A Gallium-68-DOTATAT (Ga-68 dotatate) radiopharmaceutical tracer has been used to examine patients with neuroendocrine tumours for the first time in Croatia at the KBC Zagreb hospital.
A Gallium-68-DOTATATE is a radiopharmaceutical tracer used during PET (positron emission tomography) scans that evaluates primary and metastatic well-differentiated neuroendocrine tumors.
Neuroendocrine tumours are relatively rare and until now patients in Croatia have been referred outside of the country for examinations.
“This is a top achievement by our experts, which the Clinical Institute for Nuclear Medicine and Radiation Protection, PET/CT Centre and KBC Zagreb rank among the most advanced institutions in Europe,” the hospital said.
In the last five years, two two-year projects have been successfully implemented with the International Atomic Energy Agency (IAEA), the purpose of which was to educate employees of the Clinical Institute of Nuclear Medicine and Radiation Protection on new methods of nuclear medicine in cancer diagnosis and treatment.
Through a dozen scientific visits and scholarships, nuclear medicine specialists, radiochemists, biochemists and physicists have been successfully educated in the field of Ga-68 PET/CT diagnostics and peptide-labeled therapy at major clinical centres in Innsbruck, London and Liverpool.
Through the joint activities of the Clinical Institute for Nuclear Medicine and Radiation Protection, KBC Zagreb and IAEA, the necessary equipment was procured, a special Ga-68 laboratory was equipped and a device for the production and synthesis of Ga-68 labeled peptides and Ge / Ga-68 generator was installed.
“In all this, it is important to highlight the significant support of the Ministry of Health and the HZZO, which approved new DTP procedures with Ga-68 radiopharmaceuticals and thus made these tests available to health system users.
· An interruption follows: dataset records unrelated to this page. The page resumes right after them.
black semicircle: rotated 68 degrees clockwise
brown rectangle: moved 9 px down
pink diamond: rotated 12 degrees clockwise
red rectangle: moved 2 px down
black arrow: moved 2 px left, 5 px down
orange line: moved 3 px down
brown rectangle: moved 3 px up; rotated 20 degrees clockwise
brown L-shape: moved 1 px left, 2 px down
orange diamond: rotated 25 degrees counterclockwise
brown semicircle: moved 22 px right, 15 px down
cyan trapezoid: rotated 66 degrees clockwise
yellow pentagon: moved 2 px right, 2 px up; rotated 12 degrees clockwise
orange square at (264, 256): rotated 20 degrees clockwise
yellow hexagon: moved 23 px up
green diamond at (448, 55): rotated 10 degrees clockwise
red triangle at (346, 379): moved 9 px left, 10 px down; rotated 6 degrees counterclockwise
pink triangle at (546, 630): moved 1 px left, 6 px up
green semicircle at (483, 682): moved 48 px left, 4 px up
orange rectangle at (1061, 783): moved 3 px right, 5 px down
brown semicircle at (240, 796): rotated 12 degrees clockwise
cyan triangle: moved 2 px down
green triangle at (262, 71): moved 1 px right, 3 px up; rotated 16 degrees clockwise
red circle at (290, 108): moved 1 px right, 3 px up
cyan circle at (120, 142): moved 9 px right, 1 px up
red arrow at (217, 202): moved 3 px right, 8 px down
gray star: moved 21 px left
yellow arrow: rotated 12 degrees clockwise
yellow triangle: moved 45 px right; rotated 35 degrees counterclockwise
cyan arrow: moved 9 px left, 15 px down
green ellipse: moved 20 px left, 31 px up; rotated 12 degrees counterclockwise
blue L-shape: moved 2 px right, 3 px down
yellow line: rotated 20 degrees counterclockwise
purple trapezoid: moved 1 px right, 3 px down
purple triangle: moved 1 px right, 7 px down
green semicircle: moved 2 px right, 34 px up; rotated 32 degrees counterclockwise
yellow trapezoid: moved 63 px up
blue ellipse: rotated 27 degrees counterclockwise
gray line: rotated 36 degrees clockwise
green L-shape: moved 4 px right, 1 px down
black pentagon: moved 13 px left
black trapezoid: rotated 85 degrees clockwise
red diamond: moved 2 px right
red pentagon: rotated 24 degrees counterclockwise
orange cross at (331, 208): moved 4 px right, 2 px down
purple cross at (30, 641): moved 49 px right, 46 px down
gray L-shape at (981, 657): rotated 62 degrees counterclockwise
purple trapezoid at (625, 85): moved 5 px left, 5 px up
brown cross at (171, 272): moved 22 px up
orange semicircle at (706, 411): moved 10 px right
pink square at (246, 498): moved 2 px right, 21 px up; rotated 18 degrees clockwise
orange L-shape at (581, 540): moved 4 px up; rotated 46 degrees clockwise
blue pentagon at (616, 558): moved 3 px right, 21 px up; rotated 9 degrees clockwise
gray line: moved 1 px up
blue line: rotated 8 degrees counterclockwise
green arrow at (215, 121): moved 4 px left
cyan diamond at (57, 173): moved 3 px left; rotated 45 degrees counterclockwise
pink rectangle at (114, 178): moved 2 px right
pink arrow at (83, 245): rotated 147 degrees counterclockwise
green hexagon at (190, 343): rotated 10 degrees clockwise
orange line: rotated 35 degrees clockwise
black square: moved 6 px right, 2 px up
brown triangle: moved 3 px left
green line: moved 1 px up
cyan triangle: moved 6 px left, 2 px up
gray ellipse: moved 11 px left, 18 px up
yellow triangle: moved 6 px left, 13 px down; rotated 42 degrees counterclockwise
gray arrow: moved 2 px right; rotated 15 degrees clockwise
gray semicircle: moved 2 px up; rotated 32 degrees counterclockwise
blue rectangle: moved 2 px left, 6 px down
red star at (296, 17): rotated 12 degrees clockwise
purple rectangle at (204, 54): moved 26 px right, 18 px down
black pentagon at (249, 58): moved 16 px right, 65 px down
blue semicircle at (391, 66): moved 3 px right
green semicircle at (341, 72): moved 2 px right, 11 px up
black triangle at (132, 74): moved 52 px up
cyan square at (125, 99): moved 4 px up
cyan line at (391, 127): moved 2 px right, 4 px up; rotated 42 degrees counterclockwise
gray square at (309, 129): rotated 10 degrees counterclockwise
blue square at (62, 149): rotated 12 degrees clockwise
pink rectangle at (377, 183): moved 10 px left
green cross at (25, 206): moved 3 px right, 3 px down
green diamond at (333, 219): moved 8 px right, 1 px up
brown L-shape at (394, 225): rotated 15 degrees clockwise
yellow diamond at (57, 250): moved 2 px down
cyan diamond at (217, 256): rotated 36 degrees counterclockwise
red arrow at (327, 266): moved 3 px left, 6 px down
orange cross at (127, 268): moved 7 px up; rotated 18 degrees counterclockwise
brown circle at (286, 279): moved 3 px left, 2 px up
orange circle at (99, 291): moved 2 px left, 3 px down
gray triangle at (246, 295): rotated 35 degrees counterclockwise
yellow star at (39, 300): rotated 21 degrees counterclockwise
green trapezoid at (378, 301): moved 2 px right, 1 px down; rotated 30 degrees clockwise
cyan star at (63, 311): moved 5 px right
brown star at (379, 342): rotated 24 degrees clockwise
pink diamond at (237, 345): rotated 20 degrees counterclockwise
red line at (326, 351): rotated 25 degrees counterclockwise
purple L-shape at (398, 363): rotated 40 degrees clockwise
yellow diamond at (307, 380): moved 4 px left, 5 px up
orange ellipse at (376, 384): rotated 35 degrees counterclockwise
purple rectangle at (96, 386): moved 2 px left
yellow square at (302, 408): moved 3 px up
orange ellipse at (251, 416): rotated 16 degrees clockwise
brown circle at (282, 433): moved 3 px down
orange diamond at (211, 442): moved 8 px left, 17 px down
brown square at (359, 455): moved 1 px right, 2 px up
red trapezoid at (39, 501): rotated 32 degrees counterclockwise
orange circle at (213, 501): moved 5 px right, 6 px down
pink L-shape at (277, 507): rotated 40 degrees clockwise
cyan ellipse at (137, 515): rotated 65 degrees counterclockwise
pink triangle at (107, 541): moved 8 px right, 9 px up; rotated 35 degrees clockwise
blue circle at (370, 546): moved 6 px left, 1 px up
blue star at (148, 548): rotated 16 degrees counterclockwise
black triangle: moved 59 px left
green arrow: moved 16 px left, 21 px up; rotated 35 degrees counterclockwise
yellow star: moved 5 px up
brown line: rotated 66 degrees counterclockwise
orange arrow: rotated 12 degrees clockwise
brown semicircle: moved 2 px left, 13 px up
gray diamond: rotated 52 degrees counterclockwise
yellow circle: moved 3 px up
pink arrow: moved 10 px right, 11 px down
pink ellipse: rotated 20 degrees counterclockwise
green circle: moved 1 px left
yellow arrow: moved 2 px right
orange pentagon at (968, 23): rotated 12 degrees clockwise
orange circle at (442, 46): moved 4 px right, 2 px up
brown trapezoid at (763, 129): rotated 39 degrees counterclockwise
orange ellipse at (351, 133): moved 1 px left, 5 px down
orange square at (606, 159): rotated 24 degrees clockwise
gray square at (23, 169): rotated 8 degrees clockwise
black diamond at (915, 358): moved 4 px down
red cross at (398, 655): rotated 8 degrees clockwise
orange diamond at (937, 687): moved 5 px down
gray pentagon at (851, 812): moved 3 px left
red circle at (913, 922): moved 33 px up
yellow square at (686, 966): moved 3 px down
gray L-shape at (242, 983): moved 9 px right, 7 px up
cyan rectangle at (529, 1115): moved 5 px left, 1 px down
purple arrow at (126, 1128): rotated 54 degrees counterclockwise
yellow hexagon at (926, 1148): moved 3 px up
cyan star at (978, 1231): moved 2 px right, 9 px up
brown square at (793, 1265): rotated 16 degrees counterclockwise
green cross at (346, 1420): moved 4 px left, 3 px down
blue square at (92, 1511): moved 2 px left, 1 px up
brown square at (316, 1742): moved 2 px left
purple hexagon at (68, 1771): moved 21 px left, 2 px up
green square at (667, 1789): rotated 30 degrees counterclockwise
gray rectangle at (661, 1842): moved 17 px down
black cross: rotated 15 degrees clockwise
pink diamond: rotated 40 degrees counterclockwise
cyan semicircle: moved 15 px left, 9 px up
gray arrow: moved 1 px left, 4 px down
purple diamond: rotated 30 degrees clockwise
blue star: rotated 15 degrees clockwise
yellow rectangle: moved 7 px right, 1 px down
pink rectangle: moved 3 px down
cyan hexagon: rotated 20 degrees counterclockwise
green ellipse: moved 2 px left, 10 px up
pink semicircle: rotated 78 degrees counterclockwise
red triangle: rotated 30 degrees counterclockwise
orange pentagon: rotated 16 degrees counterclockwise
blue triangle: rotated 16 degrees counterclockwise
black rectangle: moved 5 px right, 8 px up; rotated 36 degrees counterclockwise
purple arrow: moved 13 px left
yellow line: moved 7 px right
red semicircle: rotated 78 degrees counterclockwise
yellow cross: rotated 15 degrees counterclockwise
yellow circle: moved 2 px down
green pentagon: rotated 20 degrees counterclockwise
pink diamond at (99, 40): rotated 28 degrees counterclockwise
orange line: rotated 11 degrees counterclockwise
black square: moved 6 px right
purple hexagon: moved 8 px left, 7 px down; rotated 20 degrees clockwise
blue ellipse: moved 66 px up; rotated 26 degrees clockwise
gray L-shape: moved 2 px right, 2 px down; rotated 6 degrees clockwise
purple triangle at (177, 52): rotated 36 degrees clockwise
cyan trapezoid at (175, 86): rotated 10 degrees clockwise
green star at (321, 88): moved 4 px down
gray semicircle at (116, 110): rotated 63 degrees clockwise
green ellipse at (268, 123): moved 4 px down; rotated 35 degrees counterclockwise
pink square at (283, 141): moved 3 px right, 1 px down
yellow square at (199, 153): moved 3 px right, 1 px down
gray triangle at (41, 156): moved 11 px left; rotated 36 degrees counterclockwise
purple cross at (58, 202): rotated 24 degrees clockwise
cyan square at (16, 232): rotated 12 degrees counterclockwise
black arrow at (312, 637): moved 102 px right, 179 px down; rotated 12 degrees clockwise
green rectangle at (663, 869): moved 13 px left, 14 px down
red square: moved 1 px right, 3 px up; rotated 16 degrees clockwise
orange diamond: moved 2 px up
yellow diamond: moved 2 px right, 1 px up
At the moment we already have six radiopharmaceuticals approved by the HZZO as separate tests for PET/CT diagnostics (F-18 FDG, F-18 Colin, F-18 DOPA, F-18 Flutemetamol and now the latest Ga-68 DOTATATE and Ga-68 PSMA). Such an impressive list of PET/CT scans that is covered and available to our patients places our Clinical Hospital Centre and our country at the very top of European PET/CT diagnostics,” KBC Zagreb said.
At the official presentation was prof. dr. sc. Ante Ćorušić, director of KBC Zagreb, prof. dr. sc. Stjepko Pleština, Deputy Director of KBC Zagreb and Head of the Oncology Clinic, prof. dr. sc. Dražen Huić, Head of the Clinical Institute for Nuclear Medicine and Radiation Protection, Dr. Anja Tea Golubić, Nuclear Medicine Specialist, Marijan Žuvić, B.Sc.
“It is also worth noting that there are no significant waiting lists for this search. Each patient indicated for this search waits for a maximum of three weeks to a month,” the hospital concluded.